Мальчик Берти Уэллс получился таким выдумщиком, потому что в восьмилетнем возрасте после тяжелого перелома несколько месяцев не бегал-прыгал, а читал книжки и мечтал – больше заняться было нечем. На всю жизнь он проникся, по его собственным словам, «интересом к другим мирам и жизням». (В самом начале самоучителя, в предисловии, я говорил, что это и есть главный двигатель писательства).

В наивной юности Уэллсу казалось, что все ответы дает биология, ибо природа наполнена естественной мудростью выживания и развития: обезьяна эволюционировала в человека, человек эволюционирует в Человека. Первой опубликованной книгой Уэллса был учебник по биологии.

Став одним из главных «публичных интеллектуалов», Уэллс получил возможность прямого диалога с ведущими политическими деятелями и разговаривал с ними на равных. Содержание исторических бесед потом публиковалось.

В 1920 году писатель отправился в Россию – страну, где происходили очень интересные события, и пообщался с очень интересным человеком мистером Лениным. Встреча получилась комичной: розовый идеалист назвал прожженного прагматика «кремлевским мечтателем».

Юный Уэллс демонстрирует правоту Дарвина[110]

В 1934 году Уэллс отправился в Америку поговорить с президентом Рузвельтом, который вытаскивал свою страну из тяжелого кризиса. В программе «Нового курса» писателю померещились обнадеживающие признаки государственного социализма.

А вскоре после этого знаменитый британец решил отправиться в Москву – посмотреть на Иосифа Сталина. Знаменательный визит вне всякого сомнения был организован Мурой.

В тридцатые годы Сталин прилагал большие усилия для того чтобы понравиться западным писателям. С точки зрения «вождя народов», это имело большое общественно-политическое значение. Советские инстанции, затеяв сложную игру, залучили в гости Бернарда Шоу, Ромена Роллана, Лиона Фейхтвангера и еще нескольких «прогрессивных буржуазных литераторов».

Уэллс стал самым именитым из паломников.

В Сталине наш мечтатель, разумеется, тоже ничего не понял. «Я приехал к вам, чтобы расспросить вас, что вы делаете, чтобы изменить мир», – сказал он кремлевскому горцу. В ответ тот наплел всякой трескучей марксистской схоластики. Стенограмма беседы производит жутковатое впечатление. Живой, искренний, открытый человек пытается найти общий язык с какой-то ротационной машиной, штампующей лозунги.

Однако в ходе беседы Иосиф Виссарионович обронил реплику, которая свидетельствует, что в людях он разбирался лучше, чем инженер душ. «Вы, господин Уэллс, исходите, как видно, из предпосылки, что все люди добры, – в какой-то момент сказал хозяин кабинета. – А я не забываю, что имеется много злых людей».

Как в СССР поступают со «злыми людьми», Уэллс представлял себе неотчетливо, поэтому преемник Ленина нашему фантасту тоже понравился. «Никогда не встречал столь справедливого, откровенного и честного человека», – напишет он – и Мура несомненно вздохнет с облегчением. Операция прошла успешно.

-- Предоставленные данные --
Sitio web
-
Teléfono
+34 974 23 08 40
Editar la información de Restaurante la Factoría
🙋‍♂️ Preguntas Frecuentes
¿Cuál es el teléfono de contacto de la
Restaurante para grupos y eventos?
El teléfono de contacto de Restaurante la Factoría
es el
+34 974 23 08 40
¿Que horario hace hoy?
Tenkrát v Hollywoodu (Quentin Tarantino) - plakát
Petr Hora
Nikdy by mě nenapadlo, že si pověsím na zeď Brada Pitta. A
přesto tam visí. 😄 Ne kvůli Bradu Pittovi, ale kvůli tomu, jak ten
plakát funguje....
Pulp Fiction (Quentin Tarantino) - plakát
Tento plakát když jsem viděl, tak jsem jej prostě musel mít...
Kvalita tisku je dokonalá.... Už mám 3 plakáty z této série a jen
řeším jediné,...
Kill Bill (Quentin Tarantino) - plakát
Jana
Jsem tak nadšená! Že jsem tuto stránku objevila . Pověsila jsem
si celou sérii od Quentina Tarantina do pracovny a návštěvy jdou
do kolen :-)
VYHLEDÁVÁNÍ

-- Пункт задания A --
Какой была первая опубликованная книга Уэллса согласно отрывку о нем?
-- Пункт задания B --
Продолжите отрывок об Уэллсе, начав сразу после его последнего предложения.
Записи для работы не потребуются.

-- Ответ к заданию A --
Учебник по биологии.

-- Ответ к заданию B --
Но к дьяволу политику. Поговорим о любви.

Роман с Мурой у писателя был трехэтапным. Начало относится к 1920 году, когда Уэллс приехал посмотреть на «Россию во мгле» и был очарован помощницей своего друга Максима Горького.

«Я влюбился в нее, стал за ней ухаживать и однажды умолил ее, и она бесшумно проскользнула через набитые людьми горьковские апартаменты и оказалась в моих объятиях. Я верил, что она меня любит, верил всему, что она мне говорила. Ни одна женщина никогда так на меня не действовала. Когда я уезжал из Петербурга, она пришла на вокзал к поезду, и мы сказали друг другу: „Дай тебе Бог здоровья“ и „Я никогда тебя не забуду“».

В следующий раз он увидел ее только девять лет спустя, уже в Европе. Отношения возобновились, но втайне от всех – Мура все еще жила с Горьким.

Эпизодические встречи продолжались пять лет. Уэллсу не верилось, «что такая прелесть, какой мне казалась Мура, может и вправду существовать на свете». Он пишет: «Когда ее не было рядом, мысли о ней буквально преследовали меня, и я мечтал: вот сейчас заверну за угол, и она предстанет передо мной – в таких местах, где этого никак не могло быть». Однако Герберт был уже на седьмом десятке и считал, что не имеет права связывать женщину, которой «будет лучше, если ей придется найти себе место в жизни, независимое от меня».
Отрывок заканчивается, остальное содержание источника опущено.